ALL PHOTOS: ©KATHERINE MCMAHON
ALL PHOTOS: ©KATHERINE MCMAHON
Artists are famously ambivalent about showing up at art fairs. John Baldessari once likened the experience to that of a kid walking in on his parents having sex. But showing one’s art at them is de rigeur. Fairs—evolved from bazaars stocked with secondary-market material to, now, meccas for the new—are an integral part of the art ecosystem. In recent years, some have sprung up that try to improve on the trade fair model. Independent, founded by Elizabeth Dee and Darren Flook in New York in 2010 and since expanded to Brussels, is one such fair. A “curated” event, it is clubbier and more intimate than most art fairs—booths tend to blur and blend together, and the art leans toward the cool and critically lauded. This year’s hometown edition, at Spring Studios in lower Manhattan in March, features some 45 international galleries and institutions. In its ideal state, as identified by co-director Alix Dana, “Independent incentivizes the creation of ambitious projects by encouraging artists and galleries to take risks.” For this installment of Habitat, ARTnews visited the studios of New York artists—all of them in Brooklyn—making new work for the fair.
Landon Metz
For the past two years Landon Metz has been painting in an East Williamsburg studio—big, cold, and bright in the early hours of a bracing winter day. “Fairs are a necessary component of my practice,” he said, “but my hope is that they don’t alter my work in the slightest.” The result, on view in the booth for the Oslo-based gallery VI, VII: spare, graphic canvases on which bold shapes seem to hover and float.
Anna Betbeze
“It’s important that the work has a life before and after the fair,” Anna Betbeze said about a series of textile paintings and burnt-wood sculptures she has been making over the past several years. In time for a visit, she made her way to Williamsburg from Connecticut, where she teaches at Yale University. Some of her sculptures had been forged farther away—in her hometown of Columbus, Georgia—but they found a place with the New York dealer Jay Gorney for the fair.
Derrick Adams
In Bed-Stuy, in a studio with a backyard just a few blocks from where he lives, Derrick Adams worked on more than a dozen paintings to show with Tilton Gallery at the fair. Related to his “Deconstruction Worker” series, the works are “stylized representations of my daily encounters and from watching people walk down the street,” Adams said.
Nikki Maloof
At her studio in an industrial stretch of Greenpoint, Nikki Maloof evoked the notion of a tranquil sanctuary in multi-paneled works. “I wanted paintings to create an environment,” she said of the art to be shown by Jack Hanley Gallery. “The idea of a moth-infested porch seemed like the perfect fit.” Among the inspirations for her choice of format: Northern Renaissance altarpieces and Japanese screens.
Katherine Bradford
In the heart of Williamsburg, Katherine Bradford immersed herself in paintings of swimmers in various states of action and repose. “I make as many paintings as I can and rely on Canada”—her gallery since last year—“to edit them,” she said.
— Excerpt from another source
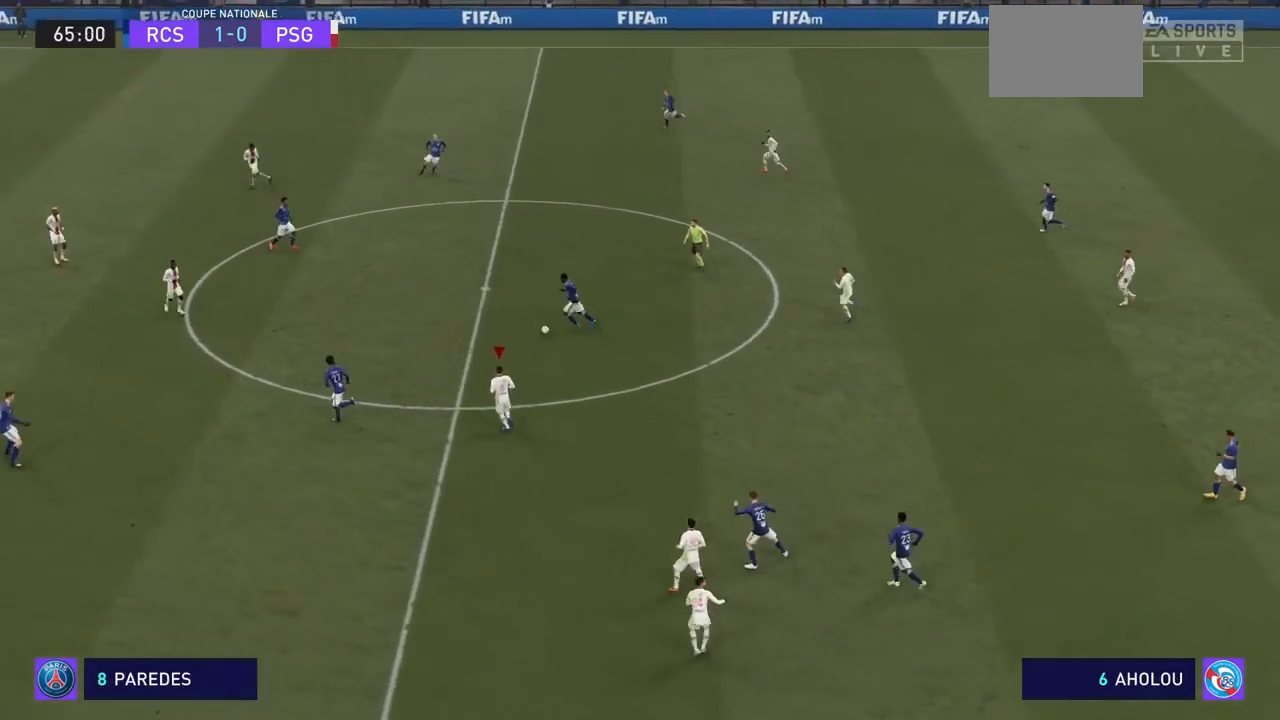
{"buttons": ["CROSS", "R2"], "left_stick": "right", "right_stick": "center", "events": [[300, "left_stick", "right"]]}
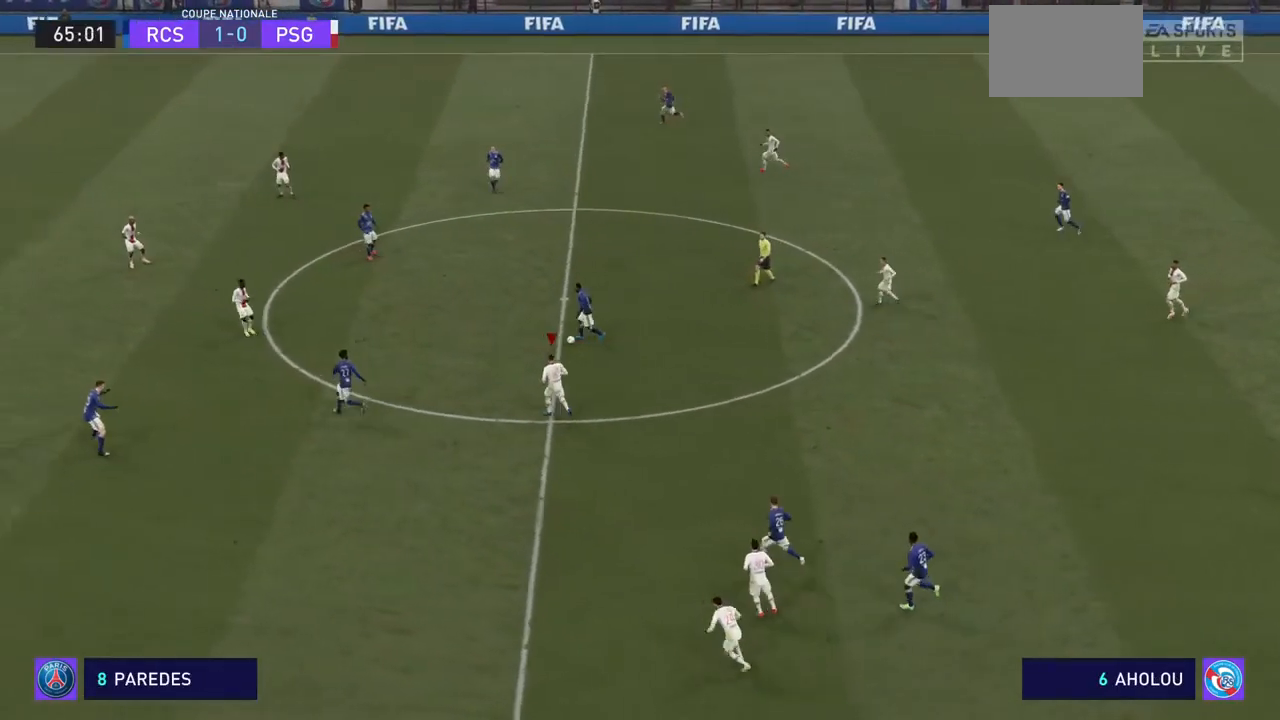
{"buttons": ["CROSS", "R2"], "left_stick": "right", "right_stick": "center", "events": []}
Some of the paintings have origins in a studio in a big mill building in Maine, but work otherwise happens in a neighborhood space she has inhabited since 1985.
Zak Kitnick
“I wanted to make sculptures that relate more to the head than to the body,” Zak Kitnick said in his workspace in the sprawling building complex of the Brooklyn Navy Yard. “I wanted to create a space to project oneself into, around, and through.” The resulting work, to be shown by Clearing gallery, pairs such desires with inspiration from historic bunkers in Normandy and ’50s-era telephone tests at Bell Labs.